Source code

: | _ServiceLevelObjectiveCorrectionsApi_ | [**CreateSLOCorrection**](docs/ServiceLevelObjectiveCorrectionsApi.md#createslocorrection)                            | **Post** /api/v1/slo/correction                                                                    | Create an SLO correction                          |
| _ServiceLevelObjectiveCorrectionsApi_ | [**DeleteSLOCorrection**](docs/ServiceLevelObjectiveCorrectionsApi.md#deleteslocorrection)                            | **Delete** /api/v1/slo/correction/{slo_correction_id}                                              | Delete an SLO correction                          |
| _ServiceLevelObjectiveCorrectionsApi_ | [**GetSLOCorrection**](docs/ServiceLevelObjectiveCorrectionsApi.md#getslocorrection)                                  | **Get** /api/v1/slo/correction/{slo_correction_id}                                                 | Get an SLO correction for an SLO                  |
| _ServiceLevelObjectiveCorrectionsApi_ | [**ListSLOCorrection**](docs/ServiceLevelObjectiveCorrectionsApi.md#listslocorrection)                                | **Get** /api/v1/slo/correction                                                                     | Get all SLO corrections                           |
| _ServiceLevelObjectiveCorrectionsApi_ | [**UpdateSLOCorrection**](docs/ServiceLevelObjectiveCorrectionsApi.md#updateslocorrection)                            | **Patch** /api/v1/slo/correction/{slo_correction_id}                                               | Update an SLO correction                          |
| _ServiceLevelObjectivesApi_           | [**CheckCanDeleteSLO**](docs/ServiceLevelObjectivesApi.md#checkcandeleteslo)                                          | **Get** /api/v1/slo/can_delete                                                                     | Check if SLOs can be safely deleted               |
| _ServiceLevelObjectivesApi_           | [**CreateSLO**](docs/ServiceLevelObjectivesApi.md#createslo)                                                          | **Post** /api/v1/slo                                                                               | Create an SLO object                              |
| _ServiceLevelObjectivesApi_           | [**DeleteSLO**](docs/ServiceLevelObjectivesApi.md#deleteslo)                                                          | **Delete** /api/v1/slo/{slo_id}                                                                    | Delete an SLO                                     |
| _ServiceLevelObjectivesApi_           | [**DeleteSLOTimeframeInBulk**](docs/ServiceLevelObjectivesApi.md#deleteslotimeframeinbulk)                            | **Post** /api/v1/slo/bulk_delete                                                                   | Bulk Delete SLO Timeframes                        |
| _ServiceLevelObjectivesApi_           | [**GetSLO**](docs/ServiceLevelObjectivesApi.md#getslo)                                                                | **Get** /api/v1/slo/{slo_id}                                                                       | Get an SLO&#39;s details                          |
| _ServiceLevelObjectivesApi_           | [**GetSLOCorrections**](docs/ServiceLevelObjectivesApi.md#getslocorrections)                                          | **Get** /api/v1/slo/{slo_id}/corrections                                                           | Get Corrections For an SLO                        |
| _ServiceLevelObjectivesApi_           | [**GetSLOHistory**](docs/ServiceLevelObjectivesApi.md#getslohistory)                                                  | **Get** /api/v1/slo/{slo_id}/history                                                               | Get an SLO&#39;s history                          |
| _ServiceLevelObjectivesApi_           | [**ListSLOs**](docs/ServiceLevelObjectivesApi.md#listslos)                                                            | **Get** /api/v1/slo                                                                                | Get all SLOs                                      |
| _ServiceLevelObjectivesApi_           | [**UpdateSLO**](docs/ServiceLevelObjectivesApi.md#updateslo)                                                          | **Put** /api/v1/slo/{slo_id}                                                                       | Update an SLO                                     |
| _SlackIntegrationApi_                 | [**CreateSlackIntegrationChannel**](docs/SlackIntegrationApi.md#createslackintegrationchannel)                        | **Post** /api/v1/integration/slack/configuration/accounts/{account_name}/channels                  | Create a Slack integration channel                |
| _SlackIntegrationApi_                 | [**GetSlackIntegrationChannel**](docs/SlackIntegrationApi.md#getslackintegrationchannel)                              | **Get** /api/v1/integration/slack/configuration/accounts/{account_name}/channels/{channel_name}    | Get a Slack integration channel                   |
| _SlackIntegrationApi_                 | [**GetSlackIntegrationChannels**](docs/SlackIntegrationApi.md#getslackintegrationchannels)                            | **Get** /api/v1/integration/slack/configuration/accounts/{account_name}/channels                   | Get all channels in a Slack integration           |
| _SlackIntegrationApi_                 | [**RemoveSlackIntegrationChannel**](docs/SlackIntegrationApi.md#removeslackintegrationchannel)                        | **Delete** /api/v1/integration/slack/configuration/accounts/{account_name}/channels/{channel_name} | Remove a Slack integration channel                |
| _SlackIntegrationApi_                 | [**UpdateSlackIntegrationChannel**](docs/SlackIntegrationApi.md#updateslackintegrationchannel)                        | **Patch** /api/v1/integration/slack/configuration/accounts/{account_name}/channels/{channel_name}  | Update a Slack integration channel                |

****

As the answer, set down only the lines from the data above between the one holding "Create a Slack" and the one holding "Get a Slack", inclusive, exactly as they read.

| _SlackIntegrationApi_                 | [**CreateSlackIntegrationChannel**](docs/SlackIntegrationApi.md#createslackintegrationchannel)                        | **Post** /api/v1/integration/slack/configuration/accounts/{account_name}/channels                  | Create a Slack integration channel                |
| _SlackIntegrationApi_                 | [**GetSlackIntegrationChannel**](docs/SlackIntegrationApi.md#getslackintegrationchannel)                              | **Get** /api/v1/integration/slack/configuration/accounts/{account_name}/channels/{channel_name}    | Get a Slack integration channel                   |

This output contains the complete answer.